Learn Privacy-friendly Global Gaussian Processes in Federated Learning

Yu, Haolin

Learn Privacy-friendly Global Gaussian Processes in Federated Learning

Files

Yu_Haolin.pdf (621.5 KB)

Date

2022-08-17

Authors

Yu, Haolin

Advisor

Poupart, Pascal

Publisher

University of Waterloo

Abstract

In the era of big data, Federated Learning (FL) has drawn great attention as it naturally operates on distributed computational resources without the need of data warehousing. Similar to Distributed Learning (DL), FL distributes most computational tasks to end devices, but emphasizes more on preserving the privacy of clients. In other words, any FL algorithm should not send raw client data, if not the information about them, that could leak privacy. As a result, in typical scenarios where the FL framework applies, it is common for clients to have or obtain insufficient training data to produce an accurate model. To decide whether a prediction is trustworthy, models that provide not only point estimations, but also some notion of confidence are beneficial.

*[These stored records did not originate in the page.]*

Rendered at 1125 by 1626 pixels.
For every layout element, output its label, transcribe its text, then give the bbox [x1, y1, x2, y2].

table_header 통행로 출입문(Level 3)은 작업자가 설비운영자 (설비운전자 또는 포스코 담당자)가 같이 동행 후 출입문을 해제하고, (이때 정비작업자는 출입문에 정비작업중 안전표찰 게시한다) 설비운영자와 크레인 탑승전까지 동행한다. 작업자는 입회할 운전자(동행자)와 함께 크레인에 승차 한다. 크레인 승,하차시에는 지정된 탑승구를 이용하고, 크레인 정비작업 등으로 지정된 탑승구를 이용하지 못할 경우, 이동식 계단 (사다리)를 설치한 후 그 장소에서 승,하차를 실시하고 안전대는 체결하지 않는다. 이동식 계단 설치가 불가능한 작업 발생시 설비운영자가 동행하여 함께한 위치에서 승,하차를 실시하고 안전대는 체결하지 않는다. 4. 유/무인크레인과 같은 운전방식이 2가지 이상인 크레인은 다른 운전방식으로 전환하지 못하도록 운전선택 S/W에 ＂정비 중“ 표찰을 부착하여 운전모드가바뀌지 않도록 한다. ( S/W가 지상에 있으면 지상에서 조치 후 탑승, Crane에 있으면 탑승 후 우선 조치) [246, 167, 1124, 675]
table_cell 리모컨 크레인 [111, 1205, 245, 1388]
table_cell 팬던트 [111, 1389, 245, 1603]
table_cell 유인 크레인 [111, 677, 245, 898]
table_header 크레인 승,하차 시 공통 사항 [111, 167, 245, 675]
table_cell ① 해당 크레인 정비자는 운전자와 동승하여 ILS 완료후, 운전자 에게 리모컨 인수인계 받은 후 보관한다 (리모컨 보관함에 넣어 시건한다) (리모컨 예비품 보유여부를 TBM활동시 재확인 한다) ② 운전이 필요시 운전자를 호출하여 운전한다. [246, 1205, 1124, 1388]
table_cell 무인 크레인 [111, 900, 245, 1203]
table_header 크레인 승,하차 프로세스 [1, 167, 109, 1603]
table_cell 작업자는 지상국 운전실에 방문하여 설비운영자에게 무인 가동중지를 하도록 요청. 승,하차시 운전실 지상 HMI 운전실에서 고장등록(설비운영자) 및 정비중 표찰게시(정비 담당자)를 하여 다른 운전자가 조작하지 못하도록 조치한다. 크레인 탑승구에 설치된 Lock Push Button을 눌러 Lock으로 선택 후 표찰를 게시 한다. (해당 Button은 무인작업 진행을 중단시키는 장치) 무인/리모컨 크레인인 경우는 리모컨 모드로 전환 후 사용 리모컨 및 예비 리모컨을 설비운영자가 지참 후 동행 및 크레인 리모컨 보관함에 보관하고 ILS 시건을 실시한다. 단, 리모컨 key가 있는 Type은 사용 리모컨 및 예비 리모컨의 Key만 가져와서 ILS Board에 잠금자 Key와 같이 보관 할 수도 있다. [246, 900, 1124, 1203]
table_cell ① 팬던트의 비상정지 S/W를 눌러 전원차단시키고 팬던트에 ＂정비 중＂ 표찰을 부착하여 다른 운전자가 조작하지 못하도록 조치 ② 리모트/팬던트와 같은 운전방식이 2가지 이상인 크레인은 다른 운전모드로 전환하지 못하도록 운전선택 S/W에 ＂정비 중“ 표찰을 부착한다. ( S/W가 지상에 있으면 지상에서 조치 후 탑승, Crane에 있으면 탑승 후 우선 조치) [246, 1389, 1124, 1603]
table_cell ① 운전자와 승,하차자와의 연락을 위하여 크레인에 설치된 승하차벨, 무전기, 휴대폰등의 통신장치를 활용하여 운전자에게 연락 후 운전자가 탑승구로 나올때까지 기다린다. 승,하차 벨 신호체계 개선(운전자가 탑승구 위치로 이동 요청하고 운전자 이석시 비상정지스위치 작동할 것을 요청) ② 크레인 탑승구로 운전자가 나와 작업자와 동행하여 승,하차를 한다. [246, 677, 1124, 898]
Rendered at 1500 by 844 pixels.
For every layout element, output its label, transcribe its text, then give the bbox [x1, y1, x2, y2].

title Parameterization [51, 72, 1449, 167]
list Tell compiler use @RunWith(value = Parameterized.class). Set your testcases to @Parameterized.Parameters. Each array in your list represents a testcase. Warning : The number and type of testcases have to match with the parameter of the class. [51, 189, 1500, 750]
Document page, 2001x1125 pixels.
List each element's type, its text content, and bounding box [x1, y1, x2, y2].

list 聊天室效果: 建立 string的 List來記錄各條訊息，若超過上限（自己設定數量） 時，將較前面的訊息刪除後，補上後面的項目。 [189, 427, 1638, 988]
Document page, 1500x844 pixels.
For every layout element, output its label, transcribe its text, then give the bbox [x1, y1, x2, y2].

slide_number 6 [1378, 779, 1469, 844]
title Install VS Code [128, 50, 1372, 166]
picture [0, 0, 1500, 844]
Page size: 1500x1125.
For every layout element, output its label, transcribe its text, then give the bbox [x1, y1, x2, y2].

Gaussian Process (GP) is a powerful Bayesian model that comes with naturally well-calibrated variance estimations. However, it is challenging to learn a stand-alone global GP since merging local kernels leads to privacy leakage. To preserve privacy, previous works that consider federated GPs avoid learning a global model by focusing on the personalized setting or learning an ensemble of local models. In this work, we present Federated Bayesian Neural Regression (FedBNR), an algorithm that learns a scalable stand-alone global federated GP that respects clients' privacy. We incorporate deep kernel learning and random features for scalability by defining a unifying random kernel. We show this random kernel can recover any stationary kernel and many non-stationary kernels. We then derive a principled approach of learning a global predictive model as if all client data is centralized. We also learn global kernels with knowledge distillation methods for non-identically and independently distributed (non-i.i.d.) clients. We design synthetic experiments to illustrate scenarios where our model has a clear advantage and provide insights into the rationales. Experiments are also conducted on real-world regression datasets and show statistically significant improvements compared to other federated GP models.